Text segment:
━━━

Ludovic Courtès <ludo@gnu.org> writes:

> Hi,
>
> This change had an undesirable effect: the connection would be kept for
> the body of ‘with-temporary-store-file’, during which we’d call:
>
>   finalize-store-file -> register-path
>
> which accesses the database.  At this point, for each ‘guix offload’
> process, we’d thus have the database open twice: once for the session’s
> guix-daemon, and once for that ‘register-path’ call.

If the connection wasn't kept for the body of with-temporary-store-file,
the temporary store file wouldn't be protected from GC during the body
(the daemon treats unlocked temproots files as "stale"), thus rather
defeating the purpose. It makes sense, then, that the connection was
also kept for the body prior to this patch - indeed, unless emacs's
parenthesis-matching capabilities are failing me, it appears that the
body is solidly within the 'with-store' form in
37edbc91e34fb5658261e637e6ffccdb381e5271.

> On berlin, the effect is that we see many ‘guix offload’ processes
> stalled because the SQLite database is busy:

... which makes this quite the mystery indeed. I assume you've tested
with the patch reverted and found that this issue goes away? If so, I am
very puzzled. One would expect that "database open twice" would tend to
have *less* contention issues than "database open at least twice".

━━━

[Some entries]
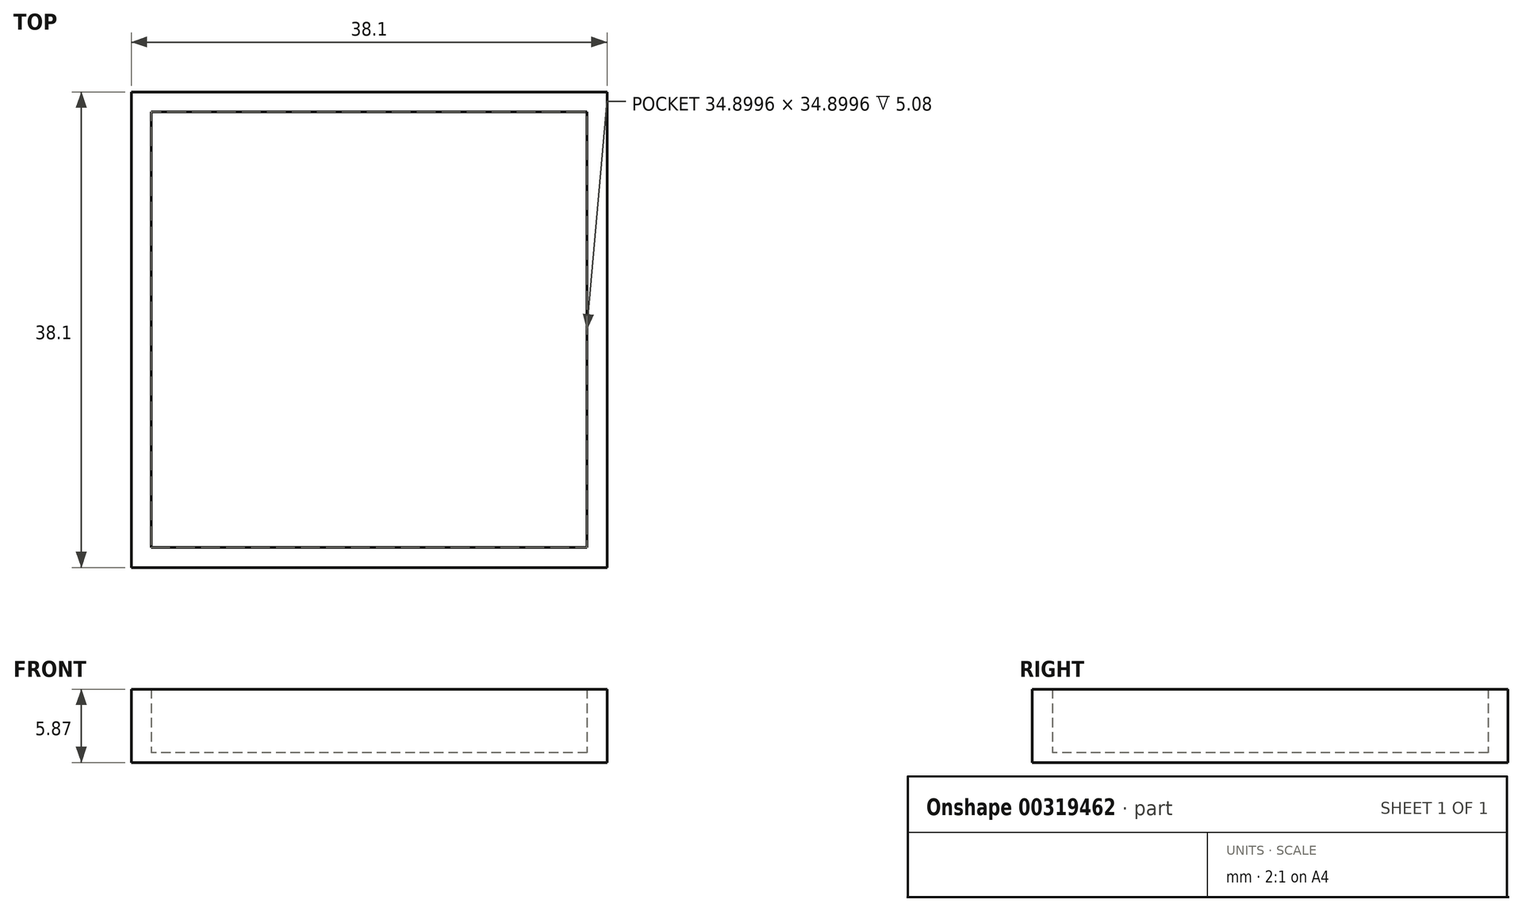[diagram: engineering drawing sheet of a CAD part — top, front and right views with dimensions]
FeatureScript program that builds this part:
annotation { "Feature Type Name" : "Feature", "Feature Type Description" : "" }
export const myFeature = defineFeature(function(context is Context, id is Id, definition is map)
    precondition{}
    {
        {
            var Q0;
            Q0=qCreatedBy(makeId("Top.planeOp"),FACE);
            var sketch = newSketch(context, id + "F0", { "sketchPlane" : qUnion([Q0])});
            skLineSegment(sketch, "E0.bottom", {"start": v(-26.37, 17.35) * mm, "end": v(11.73, 17.35) * mm});
            skLineSegment(sketch, "E0.top", {"start": v(-26.37, -20.75) * mm, "end": v(11.73, -20.75) * mm});
            skLineSegment(sketch, "E0.left", {"start": v(-26.37, 17.35) * mm, "end": v(-26.37, -20.75) * mm});
            skLineSegment(sketch, "E0.right", {"start": v(11.73, 17.35) * mm, "end": v(11.73, -20.75) * mm});
            skSolve(sketch);
        }
        {
            var Q0;
            Q0=makeQuery(id+"F0.imprint","IMPRINT",FACE,{"disambiguationData":[TD([[makeQuery(id+"F0.imprint","IMPRINT",EDGE,{"derivedFrom":sQuery(id+"F0.wireOp",EDGE,"E0.bottom")}),-1.0]])]});
            extrude(context, id + "F1", {"entities" : qUnion([Q0]), "depth" : 0.79 * mm, "offsetDistance" : 25.4 * mm});
        }
        {
            var Q0;
            Q0=makeQuery(id+"F1.opExtrude","CAP_FACE",FACE,{"disambiguationData":[OSD([sQuery(id+"F0.wireOp",EDGE,"E0.bottom"),sQuery(id+"F0.wireOp",EDGE,"E0.top"),sQuery(id+"F0.wireOp",EDGE,"E0.left"),sQuery(id+"F0.wireOp",EDGE,"E0.right")])],"isStart":false});
            var sketch = newSketch(context, id + "F2", { "sketchPlane" : qUnion([Q0])});
            skLineSegment(sketch, "E1.0", {"start": v(-24.77, 15.75) * mm, "end": v(-24.77, -19.15) * mm});
            skLineSegment(sketch, "E1.1", {"start": v(10.13, 15.75) * mm, "end": v(-24.77, 15.75) * mm});
            skLineSegment(sketch, "E1.2", {"start": v(10.13, -19.15) * mm, "end": v(10.13, 15.75) * mm});
            skLineSegment(sketch, "E1.3", {"start": v(-24.77, -19.15) * mm, "end": v(10.13, -19.15) * mm});
            skSolve(sketch);
        }
        {
            var Q0;
            Q0=makeQuery(id+"F2.imprint","IMPRINT",FACE,{"disambiguationData":[TD([[makeQuery(id+"F2.imprint","IMPRINT",EDGE,{"derivedFrom":sQuery(id+"F2.wireOp",EDGE,"E1.0")}),-1.0]])]});
            extrude(context, id + "F3", {"entities" : qUnion([Q0]), "operationType" : NewBodyOperationType.ADD, "depth" : 5.08 * mm, "offsetDistance" : 25.4 * mm});
        }
    });
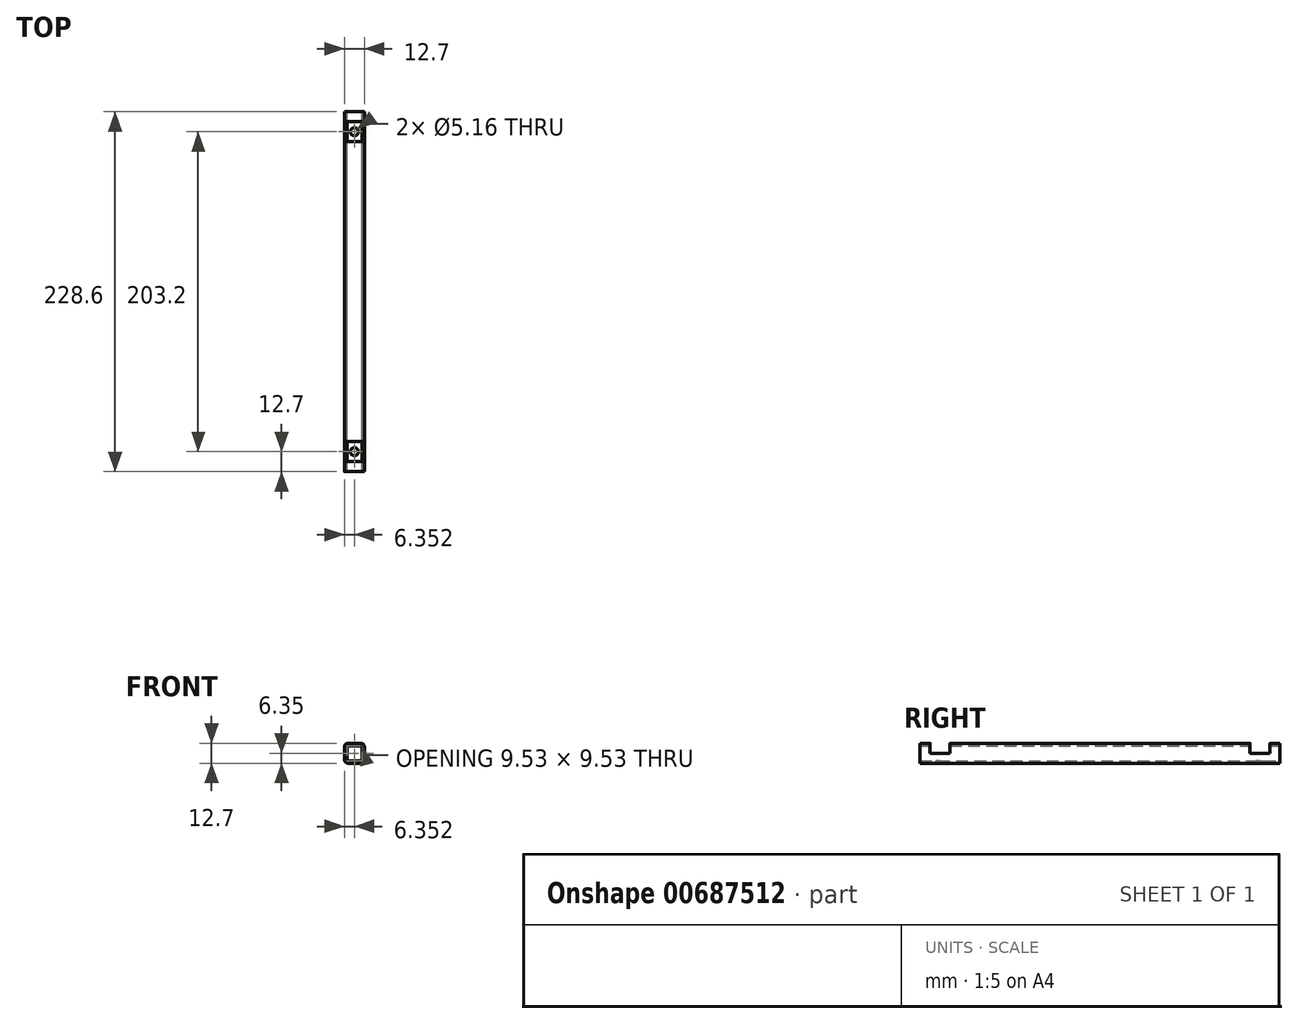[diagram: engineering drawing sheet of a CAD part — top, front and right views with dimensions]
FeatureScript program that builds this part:
annotation { "Feature Type Name" : "Feature", "Feature Type Description" : "" }
export const myFeature = defineFeature(function(context is Context, id is Id, definition is map)
    precondition{}
    {
        {
            var Q0;
            Q0=qCreatedBy(makeId("Front.planeOp"),FACE);
            var sketch = newSketch(context, id + "F0", { "sketchPlane" : qUnion([Q0])});
            skLineSegment(sketch, "E0.bottom", {"start": v(7.7, 0) * mm, "end": v(-0.25, 0) * mm});
            skLineSegment(sketch, "E0.top", {"start": v(7.7, -12.7) * mm, "end": v(-0.25, -12.7) * mm});
            skLineSegment(sketch, "E0.left", {"start": v(10.07, -2.38) * mm, "end": v(10.07, -10.32) * mm});
            skLineSegment(sketch, "E0.right", {"start": v(-2.63, -2.38) * mm, "end": v(-2.63, -10.32) * mm});
            skPoint(sketch, "E0.middle", {"position": v(3.72, -6.35) * mm});
            skPoint(sketch, "E1.visualSharp", {"position": v(-2.63, 0) * mm});
            skArc(sketch, "E1.filletArc", {"start": v(-0.25, 0) * mm, "mid": v(-1.93, -0.7) * mm, "end": v(-2.63, -2.38) * mm});
            skPoint(sketch, "E2.visualSharp", {"position": v(-2.63, -12.7) * mm});
            skArc(sketch, "E2.filletArc", {"start": v(-2.63, -10.32) * mm, "mid": v(-1.93, -12) * mm, "end": v(-0.25, -12.7) * mm});
            skPoint(sketch, "E3.visualSharp", {"position": v(10.07, -12.7) * mm});
            skArc(sketch, "E3.filletArc", {"start": v(7.7, -12.7) * mm, "mid": v(9.37, -12) * mm, "end": v(10.07, -10.32) * mm});
            skPoint(sketch, "E4.visualSharp", {"position": v(10.07, 0) * mm});
            skArc(sketch, "E4.filletArc", {"start": v(10.07, -2.38) * mm, "mid": v(9.37, -0.7) * mm, "end": v(7.7, 0) * mm});
            skLineSegment(sketch, "E5.bottom", {"start": v(6.9, -1.59) * mm, "end": v(0.55, -1.59) * mm});
            skLineSegment(sketch, "E5.top", {"start": v(6.9, -11.11) * mm, "end": v(0.55, -11.11) * mm});
            skLineSegment(sketch, "E5.left", {"start": v(8.48, -3.17) * mm, "end": v(8.48, -9.53) * mm});
            skLineSegment(sketch, "E5.right", {"start": v(-1.04, -3.18) * mm, "end": v(-1.04, -9.53) * mm});
            skPoint(sketch, "E6.visualSharp", {"position": v(-1.04, -1.59) * mm});
            skArc(sketch, "E6.filletArc", {"start": v(0.55, -1.59) * mm, "mid": v(-0.58, -2.05) * mm, "end": v(-1.04, -3.18) * mm});
            skPoint(sketch, "E7.visualSharp", {"position": v(8.48, -1.59) * mm});
            skArc(sketch, "E7.filletArc", {"start": v(8.48, -3.17) * mm, "mid": v(8.02, -2.05) * mm, "end": v(6.9, -1.59) * mm});
            skPoint(sketch, "E8.visualSharp", {"position": v(8.48, -11.11) * mm});
            skArc(sketch, "E8.filletArc", {"start": v(6.9, -11.11) * mm, "mid": v(8.02, -10.65) * mm, "end": v(8.48, -9.53) * mm});
            skPoint(sketch, "E9.visualSharp", {"position": v(-1.04, -11.11) * mm});
            skArc(sketch, "E9.filletArc", {"start": v(-1.04, -9.53) * mm, "mid": v(-0.58, -10.65) * mm, "end": v(0.55, -11.11) * mm});
            skSolve(sketch);
        }
        {
            var Q0;
            Q0=qSketchRegion(id+"F0",true);
            extrude(context, id + "F1", {"entities" : qUnion([Q0]), "depth" : 228.6 * mm, "offsetDistance" : 25.4 * mm});
        }
        {
            var Q0;
            Q0=qCreatedBy(makeId("Right.planeOp"),FACE);
            var sketch = newSketch(context, id + "F2", { "sketchPlane" : qUnion([Q0])});
            skLineSegment(sketch, "E10.bottom", {"start": v(-222.25, 0) * mm, "end": v(-209.55, 0) * mm});
            skLineSegment(sketch, "E10.top", {"start": v(-222.25, -6.35) * mm, "end": v(-209.55, -6.35) * mm});
            skLineSegment(sketch, "E10.left", {"start": v(-222.25, 0) * mm, "end": v(-222.25, -6.35) * mm});
            skLineSegment(sketch, "E10.right", {"start": v(-209.55, 0) * mm, "end": v(-209.55, -6.35) * mm});
            skLineSegment(sketch, "E11.bottom", {"start": v(-6.35, 0) * mm, "end": v(-19.05, 0) * mm});
            skLineSegment(sketch, "E11.top", {"start": v(-6.35, -6.35) * mm, "end": v(-19.05, -6.35) * mm});
            skLineSegment(sketch, "E11.left", {"start": v(-6.35, 0) * mm, "end": v(-6.35, -6.35) * mm});
            skLineSegment(sketch, "E11.right", {"start": v(-19.05, 0) * mm, "end": v(-19.05, -6.35) * mm});
            skSolve(sketch);
        }
        {
            var Q0;
            Q0=qSketchRegion(id+"F2",true);
            extrude(context, id + "F3", {"entities" : qUnion([Q0]), "operationType" : NewBodyOperationType.REMOVE, "depth" : 11.94 * mm, "offsetDistance" : 25.4 * mm, "hasSecondDirection" : true, "secondDirectionOppositeDirection" : true, "secondDirectionDepth" : 25.4 * mm});
        }
        {
            var Q0;
            Q0=qCreatedBy(makeId("Top.planeOp"),FACE);
            var sketch = newSketch(context, id + "F4", { "sketchPlane" : qUnion([Q0])});
            skCircle(sketch, "E12", {"center": v(3.72, -12.7) * mm, "radius": 2.58 * mm});
            skCircle(sketch, "E13", {"center": v(3.72, -215.9) * mm, "radius": 2.58 * mm});
            skSolve(sketch);
        }
        {
            var Q0;
            Q0=qSketchRegion(id+"F4",true);
            extrude(context, id + "F5", {"entities" : qUnion([Q0]), "operationType" : NewBodyOperationType.REMOVE, "oppositeDirection" : true, "depth" : 12.7 * mm, "offsetDistance" : 25.4 * mm});
        }
    });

━━━

Exercises:
1) Answer these questions from the message about the store database and ‘guix offload’:
(a) Which procedure does ‘finalize-store-file’ call?
(b) How does the daemon treat unlocked temproots files?
(c) On berlin, what is stalling many ‘guix offload’ processes?
2) Carry on the message about the store database and ‘guix offload’, starting after its final sentence.

Responses:
1)
(a) ‘register-path’
(b) As "stale"
(c) The SQLite database is busy

2)
<wild brainstorming starts here>

AFAIK just having the database open doesn't by itself impose any
locks. The daemon process we're connected to should have it open, but
should just be blocked waiting for our next RPC. Database locks happen
when transactions are started (either explicitly or implicitly), and
implicitly-started transactions are automatically committed by sqlite
(specifically when the statement that started the transaction is either
reset or finalized). The only loose end I can think of right now is that
call-with-transaction only catches exceptions of type 'sqlite-error, so
in theory if a different type of exception were to be thrown, it could
exit in a broken state where neither a commit nor a rollback has been
performed. Really it should catch all exception types, and use match in
the handler to pick out the sqlite-errors. If that were causing the
problems, though, we'd expect to see some errors appearing in the
offload output.

Actually, come to think of it, there could be another issue with
call-with-transaction: if somehow it's possible for SQLITE_BUSY errors
to occur despite the connection having succeeded with a 'begin
immediate;' (which immediately starts a write transaction), then the
rollback wouldn't occur, and what should be a failed transaction
followed by a successful transaction becomes one long,
restarted-in-the-middle transaction. I'm not sure if that's a problem in
practice, though.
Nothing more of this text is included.